What to visit while in Zadar
  • Take a tour of the historical sights: The Cathedral, churches, the Roman forum, City gates

  • Zadar has two major art installations, The Sea Organ and Greeting to the Sun

  • Absorb the local history by visiting the Archeological museum, Benedictine monastery, the Museum of church art, and the Museum of ancient glass

  • Relax on the nearby beaches and dine in one of the restaurants on the main square

  • Visit the Krka Waterfalls National Park which is exactly halfway between Zadar and Split, stop for a lunch break in one of the homey places reachable by dirt roads

  • Velebit is the biggest and highest mountain range in Croatia, and there are majestic trails for the nature-lovers and those who are not all just about the sea. Croatia is relatively small and well connected, allowing you to switch between beaches, waterfalls, and mountains all within an hour or two of relaxing driving, yay!


Istria

Last but not least, this peninsula is located in the Northern Adriatic, bordering with Slovenia and heavily influenced by Italy to which it belonged for a significant period of time. This is an adventure on its own, and we recommend taking another week if you really want to get to know the entire and diverse coast of Croatia. Known for its gourmet offer, Tuscany-like landscapes, and vineyards, along with charming coastal towns. The coast of Istria doesn't count that many islands as Dalmatia does, but that precisely makes you want to explore the inland more which is greener and more fertile than the south, offering great wine, truffles, and other delicacies. You can of course charter a sailing yacht from its biggest city of Pula, and explore the coast and the Bay of Kvarner, which is a well-kept secret and currently accommodating only the most insightful travelers (and those hoping for a more private vacation)!

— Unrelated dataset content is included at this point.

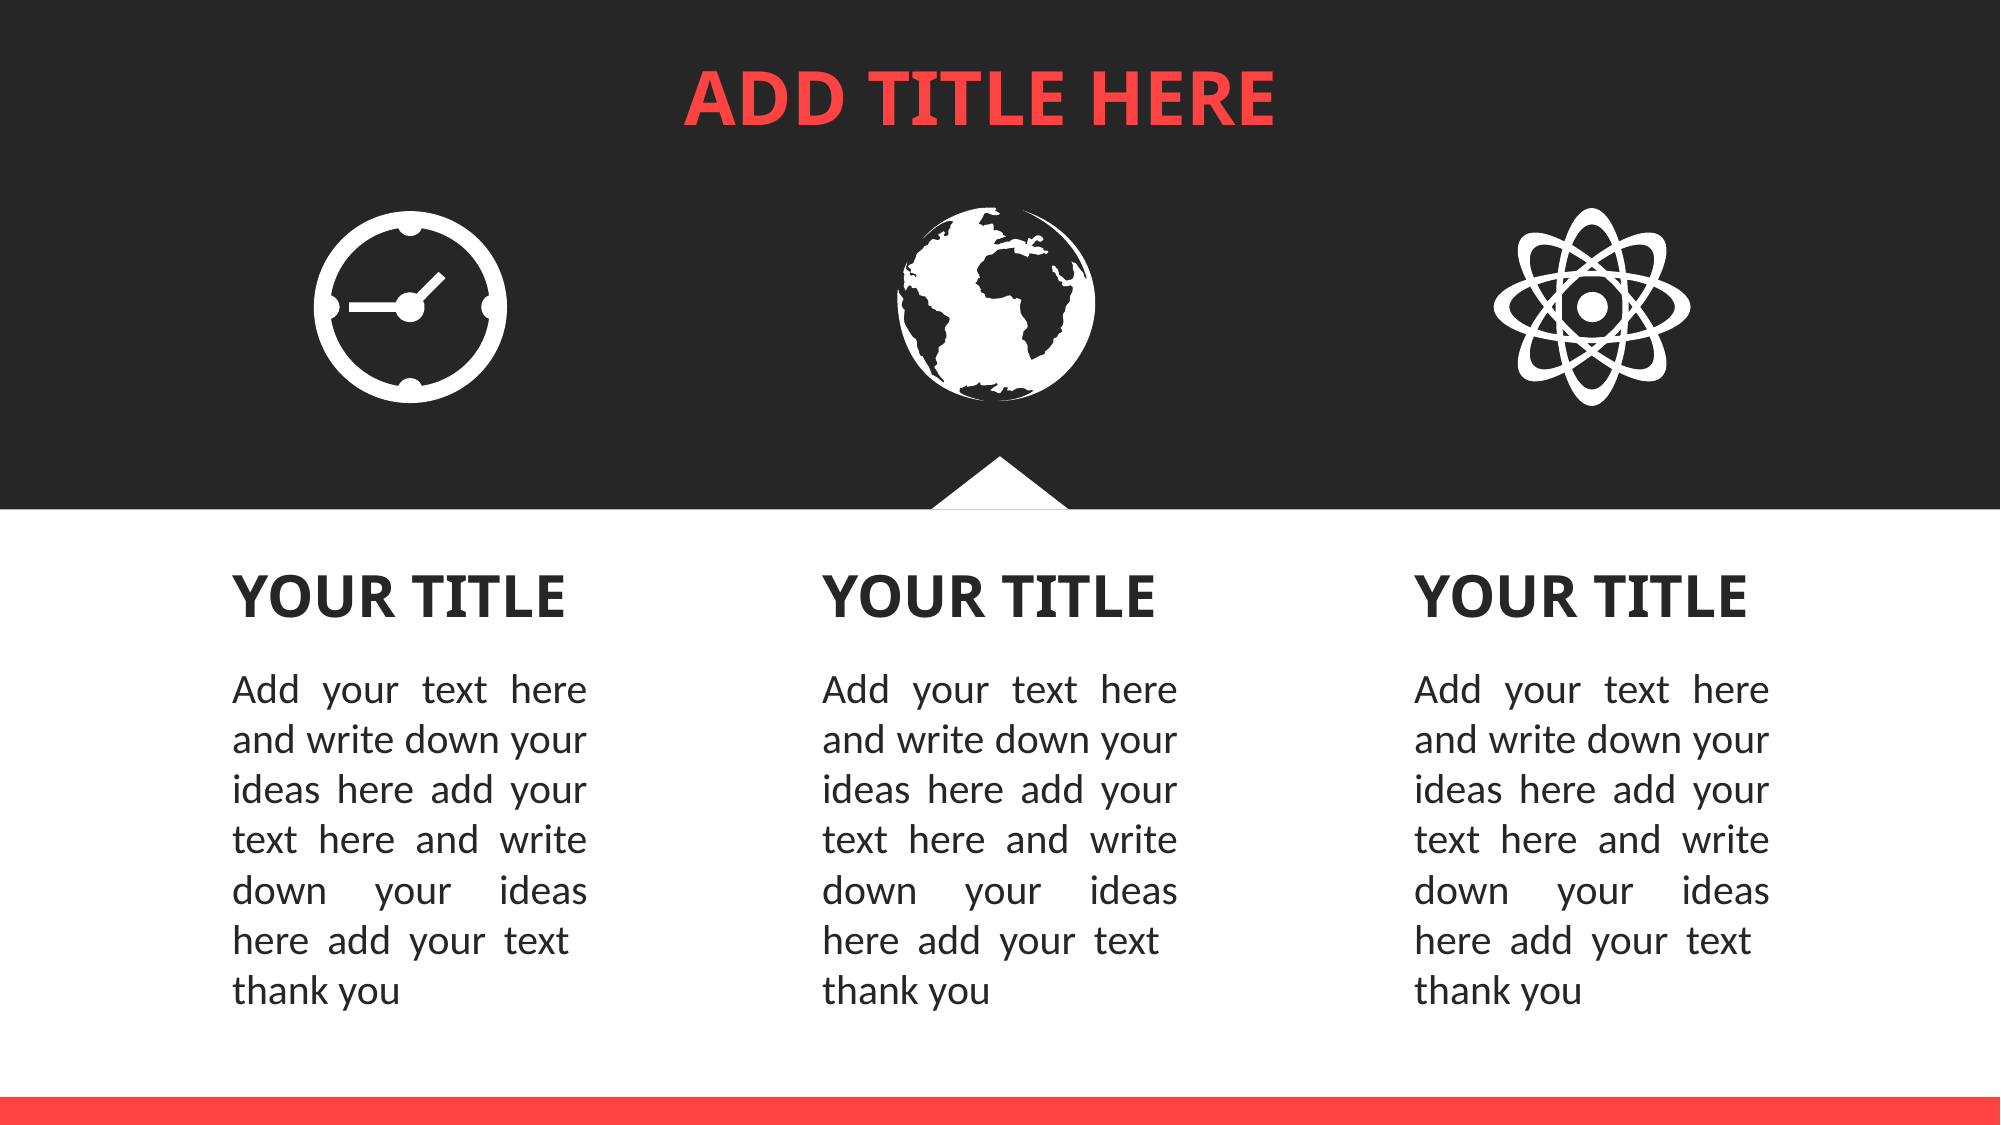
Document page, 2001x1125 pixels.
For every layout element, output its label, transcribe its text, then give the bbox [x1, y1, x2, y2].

What to do while in Istria
  • Wine tasting and staying in a wine hotel is a must! If you've already enjoyed places like Napa Valley, Tuscany, and Bordeaux, this is a low-key natural next step for you. And oh, do it before everyone discovers it!

  • Guided truffle hunting and truffle dinner; This speaks for itself

  • Visit Rovinj (looks like a postcard wherever you turn), Pula with its Roman colosseum, Labin, and the cutest ever village Motovun on top of a hill

  • Make a day trip to Brijuni National Park: A cluster of islands covered in pine forests, England-like meadows. The islands were once an elite health resort and a place where politicians from all over the world met with the president of former Yugoslavia Tito

  • Take a pasta-making class, enjoy local specialties, gelato, and don't forget the WINE! Cheers!